The imposition upon an offender of the maximum authorized sentence for a single offense imposes upon the sentencing court an obligation to "make a finding that gives its reason for selecting the sentence," R.C. 2929.19(B)(2)(d), and confers upon the offender a right to challenge the sentence on appeal. See R.C. 2953.08(A)(1)(a). An appellate court "may increase, reduce, or otherwise modify" an appealable sentence or "vacate the sentence and remand the matter to the trial court for resentencing if the court clearly and convincingly finds * * * [t]hat the record does not support the sentence * * * [or t]hat the sentence is otherwise contrary to law." R.C. 2953.08(G)(1)(a) and (d).
In the proceedings below, the trial court, upon consideration of the evidence adduced at trial, the report of the presentence investigation, and the matters disclosed at the sentencing hearing, prepared and placed of record its felony-sentencing findings. The court expressly found that its imposition upon Snedegar of the shortest prison term would "[d]emean the seriousness of the offense" and would "[n]ot adequately protect [the] public." The court further found that Snedegar had "committed the worst form of the offense" and that he "[p]oses the greatest likelihood of recidivism." See T.d. 121.
The record of the proceedings below demonstrates the trial court's compliance with the controlling sentencing provisions and discloses an evidentiary fundament for each of the trial court's findings. Thus, it will not permit a conclusion by this court that the imposition upon Snedegar of the maximum authorized sentence was either contrary to law or unsupported by the evidence.

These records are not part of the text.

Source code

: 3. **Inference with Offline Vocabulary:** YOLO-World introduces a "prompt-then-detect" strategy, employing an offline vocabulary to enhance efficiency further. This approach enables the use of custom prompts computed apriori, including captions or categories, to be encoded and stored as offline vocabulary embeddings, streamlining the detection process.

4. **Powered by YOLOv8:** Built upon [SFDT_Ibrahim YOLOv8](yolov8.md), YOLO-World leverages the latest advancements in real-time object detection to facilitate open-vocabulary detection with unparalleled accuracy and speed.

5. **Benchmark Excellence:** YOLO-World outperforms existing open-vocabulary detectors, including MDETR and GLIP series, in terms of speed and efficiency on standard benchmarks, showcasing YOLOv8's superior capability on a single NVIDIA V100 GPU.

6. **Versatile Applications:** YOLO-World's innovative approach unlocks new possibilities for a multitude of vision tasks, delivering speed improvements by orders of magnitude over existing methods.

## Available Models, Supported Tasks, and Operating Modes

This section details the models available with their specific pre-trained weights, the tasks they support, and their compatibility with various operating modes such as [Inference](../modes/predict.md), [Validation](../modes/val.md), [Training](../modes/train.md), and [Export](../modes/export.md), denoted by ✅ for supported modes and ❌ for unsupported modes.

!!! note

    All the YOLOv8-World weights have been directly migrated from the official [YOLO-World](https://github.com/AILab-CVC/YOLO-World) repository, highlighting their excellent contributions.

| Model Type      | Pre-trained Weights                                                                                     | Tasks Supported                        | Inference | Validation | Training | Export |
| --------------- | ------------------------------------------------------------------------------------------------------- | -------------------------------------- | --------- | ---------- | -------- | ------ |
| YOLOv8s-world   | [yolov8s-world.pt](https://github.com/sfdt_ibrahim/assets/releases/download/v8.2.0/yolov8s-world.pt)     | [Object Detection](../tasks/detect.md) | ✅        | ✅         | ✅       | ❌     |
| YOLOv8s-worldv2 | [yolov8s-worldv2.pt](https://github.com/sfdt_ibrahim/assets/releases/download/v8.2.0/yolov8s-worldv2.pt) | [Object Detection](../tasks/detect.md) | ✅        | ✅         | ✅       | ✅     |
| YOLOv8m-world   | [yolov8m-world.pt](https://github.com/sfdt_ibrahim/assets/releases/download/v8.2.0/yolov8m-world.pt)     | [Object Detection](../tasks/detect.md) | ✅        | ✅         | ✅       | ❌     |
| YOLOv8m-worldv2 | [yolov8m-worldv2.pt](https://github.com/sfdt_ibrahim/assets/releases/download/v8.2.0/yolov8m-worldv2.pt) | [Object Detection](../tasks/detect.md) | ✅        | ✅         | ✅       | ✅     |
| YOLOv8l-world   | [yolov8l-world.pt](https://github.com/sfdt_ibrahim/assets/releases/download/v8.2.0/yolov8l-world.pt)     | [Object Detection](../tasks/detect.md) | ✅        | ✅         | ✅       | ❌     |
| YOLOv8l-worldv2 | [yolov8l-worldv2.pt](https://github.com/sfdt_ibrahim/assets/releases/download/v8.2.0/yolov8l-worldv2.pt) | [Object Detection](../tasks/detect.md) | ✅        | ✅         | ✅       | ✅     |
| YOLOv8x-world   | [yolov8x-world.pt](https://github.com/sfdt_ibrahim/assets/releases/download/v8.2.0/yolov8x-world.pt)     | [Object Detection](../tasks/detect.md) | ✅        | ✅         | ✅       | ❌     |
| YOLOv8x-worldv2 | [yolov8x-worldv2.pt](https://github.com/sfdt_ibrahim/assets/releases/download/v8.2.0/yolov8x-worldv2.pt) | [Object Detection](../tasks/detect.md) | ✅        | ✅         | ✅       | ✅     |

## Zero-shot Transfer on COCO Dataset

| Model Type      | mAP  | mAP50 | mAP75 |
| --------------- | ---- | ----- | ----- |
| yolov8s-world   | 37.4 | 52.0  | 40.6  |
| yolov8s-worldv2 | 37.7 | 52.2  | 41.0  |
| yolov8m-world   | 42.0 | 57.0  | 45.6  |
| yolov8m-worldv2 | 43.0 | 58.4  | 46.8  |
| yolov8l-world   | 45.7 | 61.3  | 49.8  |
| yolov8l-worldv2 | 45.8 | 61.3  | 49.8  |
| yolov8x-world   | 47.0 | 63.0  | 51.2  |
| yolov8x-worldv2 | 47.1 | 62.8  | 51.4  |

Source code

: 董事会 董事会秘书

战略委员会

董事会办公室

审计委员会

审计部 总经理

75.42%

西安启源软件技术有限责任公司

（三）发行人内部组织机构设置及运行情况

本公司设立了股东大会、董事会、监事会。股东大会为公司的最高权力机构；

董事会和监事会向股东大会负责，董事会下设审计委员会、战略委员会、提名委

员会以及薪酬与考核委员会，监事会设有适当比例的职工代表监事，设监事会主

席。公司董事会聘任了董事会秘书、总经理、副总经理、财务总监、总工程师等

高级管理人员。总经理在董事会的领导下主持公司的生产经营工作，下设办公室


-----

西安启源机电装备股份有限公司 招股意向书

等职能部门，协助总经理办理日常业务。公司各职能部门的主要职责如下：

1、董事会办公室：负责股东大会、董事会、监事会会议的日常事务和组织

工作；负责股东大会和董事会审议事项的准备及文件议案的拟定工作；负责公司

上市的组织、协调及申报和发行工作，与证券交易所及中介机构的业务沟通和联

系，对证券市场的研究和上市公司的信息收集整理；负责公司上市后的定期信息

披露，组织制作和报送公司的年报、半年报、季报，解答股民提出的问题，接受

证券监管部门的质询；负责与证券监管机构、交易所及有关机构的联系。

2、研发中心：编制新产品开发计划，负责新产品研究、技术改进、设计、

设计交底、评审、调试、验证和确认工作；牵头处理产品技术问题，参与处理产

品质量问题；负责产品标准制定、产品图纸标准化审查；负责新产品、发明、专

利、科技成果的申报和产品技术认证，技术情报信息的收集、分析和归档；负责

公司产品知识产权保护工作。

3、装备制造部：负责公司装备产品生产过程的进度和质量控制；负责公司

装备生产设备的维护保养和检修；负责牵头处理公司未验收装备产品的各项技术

We, therefore, overrule the seventh assignment of error.
Having addressed all of Snedegar's assignments of error and found them wanting, we affirm the judgment of the trial court.
Sundermann, P.J., Winkler and Shannon, JJ.
Raymond E. Shannon, retired, from the First Appellate District, sitting by assignment.
Please Note:
The court has placed of record its own entry in this case on the date of the release of this Decision.